La lógica era clara: quien quisiera conservar a su equipo en Primera o Segunda debía suscribir un capital social equivalente a sus deudas históricas. Solo los clubes saneados —Real Madrid, FC Barcelona, Athletic Club y Osasuna— quedaron exentos. Para el resto, el mensaje era duro: o los socios e inversores reunían el dinero, o el club caía a Segunda B por la vía administrativa.
El caso Atlético de Madrid
En el Atlético de Madrid, la cifra era imponente: 2 062 millones de pesetas. La oportunidad histórica era evidente: si los socios lograban ese capital, el Atleti seguiría siendo un club de los suyos. Pero la respuesta fue mínima. Apenas se reunieron 112 millones, un tímido 5,5 % del total.
Ese vacío lo llenó Jesús Gil, presidente desde 1987, que presentó en el último minuto un aval de 1 300 millones, acompañado por otro de 650 millones de Enrique Cerezo. En apariencia, salvaron al club. En la práctica, esos fondos nunca entraron en las cuentas: fueron avales temporales, retirados a los dos días. Suficiente, eso sí, para quedarse con el control accionarial y transformar al Atleti en un patrimonio privado.
Comparación con otros clubes
La comparación es dolorosa. En el Valencia, la aportación social rondó el 25–30 %; en el Deportivo de La Coruña, el 10–15 %; en el Betis y el Sevilla, cifras similares. Aunque muchos de esos clubes terminaron en manos de empresarios, su afición respondió más y mejor al reto de la Ley.

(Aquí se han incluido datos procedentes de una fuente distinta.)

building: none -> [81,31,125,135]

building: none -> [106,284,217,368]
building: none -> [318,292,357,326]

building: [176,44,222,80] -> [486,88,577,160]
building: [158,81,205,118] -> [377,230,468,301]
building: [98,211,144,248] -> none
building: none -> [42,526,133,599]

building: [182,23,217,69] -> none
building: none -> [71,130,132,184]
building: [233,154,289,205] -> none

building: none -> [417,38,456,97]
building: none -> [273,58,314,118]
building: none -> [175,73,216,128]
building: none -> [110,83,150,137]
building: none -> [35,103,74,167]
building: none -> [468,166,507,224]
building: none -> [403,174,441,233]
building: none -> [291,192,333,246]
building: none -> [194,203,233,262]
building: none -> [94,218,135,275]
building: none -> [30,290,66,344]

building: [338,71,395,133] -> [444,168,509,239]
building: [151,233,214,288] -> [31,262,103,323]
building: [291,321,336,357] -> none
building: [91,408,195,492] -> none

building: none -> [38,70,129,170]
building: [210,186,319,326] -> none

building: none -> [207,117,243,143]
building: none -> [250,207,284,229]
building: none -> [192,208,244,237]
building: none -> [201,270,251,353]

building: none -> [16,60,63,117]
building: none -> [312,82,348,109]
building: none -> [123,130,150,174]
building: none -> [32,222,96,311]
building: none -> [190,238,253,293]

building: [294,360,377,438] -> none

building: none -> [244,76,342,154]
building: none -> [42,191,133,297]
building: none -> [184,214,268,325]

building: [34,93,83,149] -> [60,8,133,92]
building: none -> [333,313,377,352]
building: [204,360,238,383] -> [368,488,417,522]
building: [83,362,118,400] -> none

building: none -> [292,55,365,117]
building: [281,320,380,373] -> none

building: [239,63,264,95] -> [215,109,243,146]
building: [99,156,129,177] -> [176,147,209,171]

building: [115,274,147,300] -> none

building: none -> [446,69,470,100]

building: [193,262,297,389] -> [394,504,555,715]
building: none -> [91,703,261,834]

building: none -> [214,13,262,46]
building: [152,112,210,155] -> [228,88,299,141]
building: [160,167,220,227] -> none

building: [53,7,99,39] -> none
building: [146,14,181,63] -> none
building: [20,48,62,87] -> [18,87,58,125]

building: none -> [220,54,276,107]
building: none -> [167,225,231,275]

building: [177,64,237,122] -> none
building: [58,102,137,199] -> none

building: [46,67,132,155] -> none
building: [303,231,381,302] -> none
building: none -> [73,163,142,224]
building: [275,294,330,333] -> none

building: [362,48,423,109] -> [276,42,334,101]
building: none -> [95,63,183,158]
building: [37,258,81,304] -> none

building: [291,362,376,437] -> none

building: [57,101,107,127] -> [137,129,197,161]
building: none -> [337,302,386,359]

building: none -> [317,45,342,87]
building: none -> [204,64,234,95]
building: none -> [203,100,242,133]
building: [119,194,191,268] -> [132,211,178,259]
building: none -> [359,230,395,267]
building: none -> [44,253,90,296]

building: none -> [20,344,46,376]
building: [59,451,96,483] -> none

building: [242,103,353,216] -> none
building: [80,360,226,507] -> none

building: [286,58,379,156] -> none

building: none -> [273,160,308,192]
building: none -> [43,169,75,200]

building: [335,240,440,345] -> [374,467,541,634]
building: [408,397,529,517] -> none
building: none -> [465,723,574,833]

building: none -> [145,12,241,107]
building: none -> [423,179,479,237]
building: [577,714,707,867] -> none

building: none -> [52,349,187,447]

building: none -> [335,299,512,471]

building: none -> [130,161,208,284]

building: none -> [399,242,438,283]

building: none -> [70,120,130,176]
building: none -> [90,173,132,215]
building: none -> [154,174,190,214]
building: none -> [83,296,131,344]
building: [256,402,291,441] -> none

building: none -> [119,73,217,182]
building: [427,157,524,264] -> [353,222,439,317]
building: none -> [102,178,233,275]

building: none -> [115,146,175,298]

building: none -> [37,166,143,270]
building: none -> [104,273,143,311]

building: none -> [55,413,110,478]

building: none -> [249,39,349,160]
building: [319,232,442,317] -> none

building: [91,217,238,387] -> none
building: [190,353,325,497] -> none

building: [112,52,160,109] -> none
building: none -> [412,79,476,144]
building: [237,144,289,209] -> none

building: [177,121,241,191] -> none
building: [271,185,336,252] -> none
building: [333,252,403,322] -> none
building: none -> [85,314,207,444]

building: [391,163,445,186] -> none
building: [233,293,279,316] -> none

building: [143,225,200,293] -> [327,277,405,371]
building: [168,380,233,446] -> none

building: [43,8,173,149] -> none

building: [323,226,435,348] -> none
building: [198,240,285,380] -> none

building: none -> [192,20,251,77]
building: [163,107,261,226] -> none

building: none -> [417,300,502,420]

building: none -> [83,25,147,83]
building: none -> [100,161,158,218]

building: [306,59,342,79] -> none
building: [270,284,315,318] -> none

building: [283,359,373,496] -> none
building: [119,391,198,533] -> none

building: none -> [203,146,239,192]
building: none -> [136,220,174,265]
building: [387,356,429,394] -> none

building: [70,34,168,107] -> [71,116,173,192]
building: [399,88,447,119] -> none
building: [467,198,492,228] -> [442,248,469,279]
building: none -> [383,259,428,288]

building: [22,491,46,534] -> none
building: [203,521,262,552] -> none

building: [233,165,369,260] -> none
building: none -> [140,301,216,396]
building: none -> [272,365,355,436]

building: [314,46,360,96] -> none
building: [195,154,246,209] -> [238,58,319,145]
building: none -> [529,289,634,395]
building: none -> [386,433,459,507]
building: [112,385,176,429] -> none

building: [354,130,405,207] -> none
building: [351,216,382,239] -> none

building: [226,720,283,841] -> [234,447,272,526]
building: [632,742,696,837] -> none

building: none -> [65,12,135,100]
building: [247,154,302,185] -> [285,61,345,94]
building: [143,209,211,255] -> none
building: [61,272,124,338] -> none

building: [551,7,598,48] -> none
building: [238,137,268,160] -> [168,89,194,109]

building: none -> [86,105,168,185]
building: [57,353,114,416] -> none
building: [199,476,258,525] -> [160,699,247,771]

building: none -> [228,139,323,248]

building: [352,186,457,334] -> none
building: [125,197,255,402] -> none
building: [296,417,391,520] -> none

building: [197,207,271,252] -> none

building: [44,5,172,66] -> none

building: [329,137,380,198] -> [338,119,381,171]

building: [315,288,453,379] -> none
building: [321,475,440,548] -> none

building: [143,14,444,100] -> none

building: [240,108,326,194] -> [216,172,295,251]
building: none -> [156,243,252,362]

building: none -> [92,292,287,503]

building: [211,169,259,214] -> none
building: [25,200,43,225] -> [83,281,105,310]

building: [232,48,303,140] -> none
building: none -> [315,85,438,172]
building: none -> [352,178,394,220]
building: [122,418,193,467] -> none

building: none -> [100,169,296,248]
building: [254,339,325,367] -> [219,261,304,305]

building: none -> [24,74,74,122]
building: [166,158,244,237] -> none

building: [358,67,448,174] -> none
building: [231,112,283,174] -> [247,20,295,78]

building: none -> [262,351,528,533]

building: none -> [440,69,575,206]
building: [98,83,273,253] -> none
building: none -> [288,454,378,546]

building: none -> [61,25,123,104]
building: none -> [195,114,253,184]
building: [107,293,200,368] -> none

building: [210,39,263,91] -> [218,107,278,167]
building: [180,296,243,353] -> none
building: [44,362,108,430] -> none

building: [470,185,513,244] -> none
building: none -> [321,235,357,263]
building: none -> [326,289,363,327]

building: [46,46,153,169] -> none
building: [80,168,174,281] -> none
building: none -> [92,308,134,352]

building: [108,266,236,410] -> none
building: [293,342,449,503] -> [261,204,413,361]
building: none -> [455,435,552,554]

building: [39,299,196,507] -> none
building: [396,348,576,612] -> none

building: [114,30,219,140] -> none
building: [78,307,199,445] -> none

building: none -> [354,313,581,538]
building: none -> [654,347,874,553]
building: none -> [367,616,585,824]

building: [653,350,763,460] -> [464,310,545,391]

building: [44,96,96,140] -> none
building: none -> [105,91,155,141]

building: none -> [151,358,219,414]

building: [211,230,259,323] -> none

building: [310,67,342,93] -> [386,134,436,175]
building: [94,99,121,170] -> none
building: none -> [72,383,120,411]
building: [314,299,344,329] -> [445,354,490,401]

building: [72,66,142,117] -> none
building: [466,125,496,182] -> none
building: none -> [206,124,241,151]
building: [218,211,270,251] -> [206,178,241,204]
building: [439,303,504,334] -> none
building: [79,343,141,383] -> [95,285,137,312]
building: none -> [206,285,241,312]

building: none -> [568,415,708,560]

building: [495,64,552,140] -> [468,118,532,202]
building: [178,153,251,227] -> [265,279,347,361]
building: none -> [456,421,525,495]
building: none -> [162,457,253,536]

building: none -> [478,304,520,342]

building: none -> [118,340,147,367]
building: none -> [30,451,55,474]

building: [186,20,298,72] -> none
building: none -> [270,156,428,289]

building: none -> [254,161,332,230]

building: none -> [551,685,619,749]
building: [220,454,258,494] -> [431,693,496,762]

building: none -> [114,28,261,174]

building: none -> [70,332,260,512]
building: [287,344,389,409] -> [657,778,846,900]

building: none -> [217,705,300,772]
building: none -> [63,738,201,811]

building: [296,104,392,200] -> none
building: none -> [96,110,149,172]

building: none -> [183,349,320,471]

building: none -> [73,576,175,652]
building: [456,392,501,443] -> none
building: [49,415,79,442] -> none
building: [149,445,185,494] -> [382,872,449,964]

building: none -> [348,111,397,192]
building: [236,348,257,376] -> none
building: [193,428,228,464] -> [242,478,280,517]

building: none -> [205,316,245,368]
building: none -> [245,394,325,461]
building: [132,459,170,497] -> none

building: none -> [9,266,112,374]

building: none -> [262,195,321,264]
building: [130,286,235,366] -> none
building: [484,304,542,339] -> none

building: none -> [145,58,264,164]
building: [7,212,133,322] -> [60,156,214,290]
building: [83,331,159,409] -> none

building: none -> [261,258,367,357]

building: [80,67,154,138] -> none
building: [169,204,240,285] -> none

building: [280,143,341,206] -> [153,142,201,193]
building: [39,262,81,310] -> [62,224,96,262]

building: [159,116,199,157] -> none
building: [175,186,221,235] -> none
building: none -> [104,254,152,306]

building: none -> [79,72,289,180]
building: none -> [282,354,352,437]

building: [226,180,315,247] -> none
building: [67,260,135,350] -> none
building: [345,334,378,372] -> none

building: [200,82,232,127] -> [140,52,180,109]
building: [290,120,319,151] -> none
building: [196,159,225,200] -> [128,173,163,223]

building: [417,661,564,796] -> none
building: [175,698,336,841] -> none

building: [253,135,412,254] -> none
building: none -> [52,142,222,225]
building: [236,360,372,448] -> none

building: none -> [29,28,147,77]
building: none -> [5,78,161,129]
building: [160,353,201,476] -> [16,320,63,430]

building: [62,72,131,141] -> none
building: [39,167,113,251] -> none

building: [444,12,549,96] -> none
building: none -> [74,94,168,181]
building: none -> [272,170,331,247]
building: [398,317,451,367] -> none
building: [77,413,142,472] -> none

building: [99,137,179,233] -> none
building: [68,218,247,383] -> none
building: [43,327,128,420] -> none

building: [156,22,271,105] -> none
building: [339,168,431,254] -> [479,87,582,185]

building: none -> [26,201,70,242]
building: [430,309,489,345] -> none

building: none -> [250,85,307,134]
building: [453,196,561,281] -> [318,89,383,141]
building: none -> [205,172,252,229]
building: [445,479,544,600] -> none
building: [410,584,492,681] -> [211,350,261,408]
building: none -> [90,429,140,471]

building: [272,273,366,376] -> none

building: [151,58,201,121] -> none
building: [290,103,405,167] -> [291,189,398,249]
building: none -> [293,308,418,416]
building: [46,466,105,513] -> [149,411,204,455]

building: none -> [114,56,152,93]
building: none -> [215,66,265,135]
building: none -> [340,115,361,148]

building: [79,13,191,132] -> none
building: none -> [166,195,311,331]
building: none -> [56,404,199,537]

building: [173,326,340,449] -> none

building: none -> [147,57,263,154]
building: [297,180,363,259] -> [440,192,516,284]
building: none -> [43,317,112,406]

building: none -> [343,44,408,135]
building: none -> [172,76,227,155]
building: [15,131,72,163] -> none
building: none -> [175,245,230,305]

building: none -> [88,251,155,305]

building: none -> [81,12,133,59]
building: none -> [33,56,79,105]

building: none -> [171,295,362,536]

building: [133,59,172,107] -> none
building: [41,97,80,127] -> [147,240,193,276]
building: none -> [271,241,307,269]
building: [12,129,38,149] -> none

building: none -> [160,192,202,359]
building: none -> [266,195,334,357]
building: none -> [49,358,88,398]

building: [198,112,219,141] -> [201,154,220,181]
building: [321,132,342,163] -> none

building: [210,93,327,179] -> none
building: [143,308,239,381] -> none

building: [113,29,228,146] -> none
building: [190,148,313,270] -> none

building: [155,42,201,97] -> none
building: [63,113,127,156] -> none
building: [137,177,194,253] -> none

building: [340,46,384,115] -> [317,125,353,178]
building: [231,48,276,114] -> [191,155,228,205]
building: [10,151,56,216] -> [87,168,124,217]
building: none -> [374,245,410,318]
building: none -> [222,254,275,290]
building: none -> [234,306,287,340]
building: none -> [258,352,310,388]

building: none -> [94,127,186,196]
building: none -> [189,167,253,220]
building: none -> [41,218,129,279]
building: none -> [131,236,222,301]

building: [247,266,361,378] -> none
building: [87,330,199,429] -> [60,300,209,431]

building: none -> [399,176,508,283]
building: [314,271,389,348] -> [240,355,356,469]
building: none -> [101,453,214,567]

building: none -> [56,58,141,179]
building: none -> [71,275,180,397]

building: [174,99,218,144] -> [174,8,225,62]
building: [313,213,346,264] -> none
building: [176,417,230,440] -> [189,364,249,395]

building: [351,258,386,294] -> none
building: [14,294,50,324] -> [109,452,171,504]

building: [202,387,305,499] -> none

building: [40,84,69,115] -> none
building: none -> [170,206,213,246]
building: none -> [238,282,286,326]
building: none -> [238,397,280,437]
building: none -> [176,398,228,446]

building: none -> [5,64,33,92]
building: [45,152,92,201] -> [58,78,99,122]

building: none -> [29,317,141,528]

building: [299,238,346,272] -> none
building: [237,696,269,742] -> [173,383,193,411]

El Atlético, con una de las masas sociales más grandes de España, quedó en la cola: fue el que menos aportó en proporción. Un club que por tradición y títulos debía estar en el grupo de los intocables, se comportó como si fuera uno más del montón.
Conclusión crítica
Por historia, por títulos y por tamaño de su afición, el Atleti debió estar junto a Madrid, Barça y Athletic como club defendido por su gente. No lo estuvo. La grada era apasionada en el Calderón, pero inoperante en los despachos. Esa debilidad permitió que Gil se apropiara del club con un movimiento hábil y oportunista.
Treinta años después, cuando la afición protesta contra la familia Gil, conviene recordar esta paradoja: lo que se perdió no fue solo por la ambición de un presidente, sino también por la falta de organización de una afición que no supo defender su patrimonio.
Y una última pregunta incómoda: ¿dónde estaban en 1992 esos “pata negra históricos” que hoy reparten carnés de lo que debe ser un atlético? Ni lideraron, ni pusieron dinero, ni articularon resistencia alguna. Cuando el club más los necesitaba, brillaron por su ausencia.
Ese vacío de participación fue, en realidad, el pecado original de una afición que presume de ser la mejor del mundo: mucho corazón en la grada, pero ninguna realización efectiva de esa pasión cuando el club mas lo necesitaba porque había que salvarlo tanto de su pasado mal gestionado y endeudado como de un futuro en manos de Jesús Gil.